After being separated for many years from those who had gone to serve their fatherlands, family members all over Europe were being reunited: sweethearts, mothers, fathers, sons, brothers, sisters, and daughters were once more to feast together. It was a time of great rejoicing.
But for me, a soldier stranded on the Rhine far away from loved ones, it was not so. Feeling dejected, I pulled my khaki overcoat about my throat and strode along a busy city street. My spirits lifted as I beheld the hurry and scurry of shoppers as they filed in and out of tiny shops lining the crooked avenues. I understood German, and every now and then I paused to listen to conversations as shoppers and friends wished one another a Merry Christmas.
I leaned up against a shop front. Two German brothers who appeared to be around ages six and eight had their noses pressed tightly against a frosty window. There were clusters of trinkets, toys, and gingerbread cakes. The boys’ restless feet tapped the frozen ground and their hands beat a cadence on their hips to warm themselves.
“Well! After all,” said the older of the two to the younger, “it’s all right to wish for Santa Claus to bring us some of those things, even though Mama says that he cannot come to our house this year. We’re awfully poor, you know.”
I leaned closer so as to not miss a single word. “I wish I had that and that,” replied the younger boy. “I wish I had a gingerbread man, too.”
At this point, I engaged the little strangers in conversation and learned that their father had just returned from serving in the German army as a soldier at the German front. His pay had stopped, his job was gone, and there was no money in the house for presents. Their mother had made that clear so her four little children (the two boys and their two little sisters) would not be disappointed to awaken on Christmas morning and find that Santa Claus had passed them by.
Soon, they had to hurry home. It was quite a long way, so I offered to accompany them. When we arrived, they pointed out their apartment, which was four flights up in an apartment complex so large it enclosed a solid block.
I made a resolution: Santa Claus would come to their home that year. With the location of the house and the number and ages of the children fixed firmly in my mind, I retraced my steps to the tiny shop where the two nose prints were still visible upon the glass.

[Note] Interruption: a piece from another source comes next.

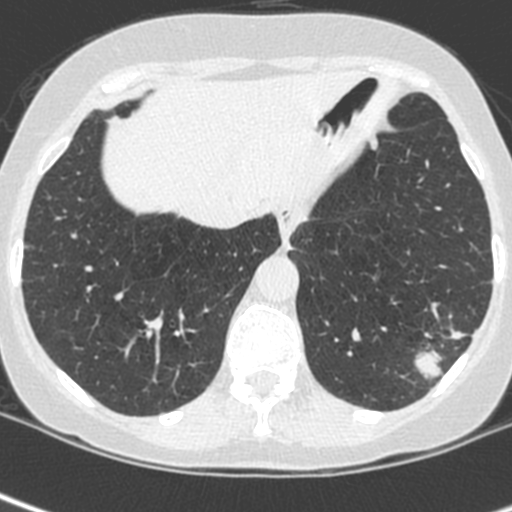
Axial slice from a low-dose chest CT screening exam, first (baseline) screen, lung window (W 1500 / L -600 HU), 1.3 mm slice thickness, standard (soft-tissue) reconstruction kernel (C), slice 184 of 252 in the series, 512 × 512 image matrix. Female participant, aged 56 years at enrolment. Current smoker at enrolment.
• Lesion marked by an expert reader, bounding box [x1, y1, x2, y2] px = [399, 301, 481, 386].
• Reader record for this screening exam (exam-level; its link to the box is not recorded): non-calcified nodule or mass ≥4 mm, left lower lobe, 37 × 29 mm, spiculated (stellate) margins, ground glass attenuation.
• Participant outcome: lung cancer diagnosed 91 days after this screen — squamous cell carcinoma, NOS, left lower lobe, poorly differentiated (G3), stage IIIA (AJCC 6th edition), 35 mm at pathology.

The shopkeeper carefully wrapped the trinkets and the gingerbread men into four tiny bundles, which he folded into one larger bundle. After I paid him, he smiled at me as I opened the door and called out gute Nacht! (Good Night!)
Back at military quarters, I confided my secret to a friend, who agreed to accompany me to the family’s home. That night, two khaki-clad soldiers greeted a former enemy in his home. The children’s mother wept tears of joy when she opened the package. In the adjoining room, the four children slumbered in their bed, dreaming of gingerbread men and trinkets in shop windows, expecting to awaken to empty stockings. Meanwhile, three soldiers, former enemies, kindled a friendship.
At midnight, two Yankee soldiers sauntered homeward, their hearts full of Christmas cheer. The bells in the great cathedral pealed forth, “Peace on earth and good will to men.” In my heart echoed the words of the Master: “Inasmuch as ye have done it unto one of the least of these my brethren, ye have done it unto me” (Matthew 25:40). I knew then it was truly greater to give than to receive.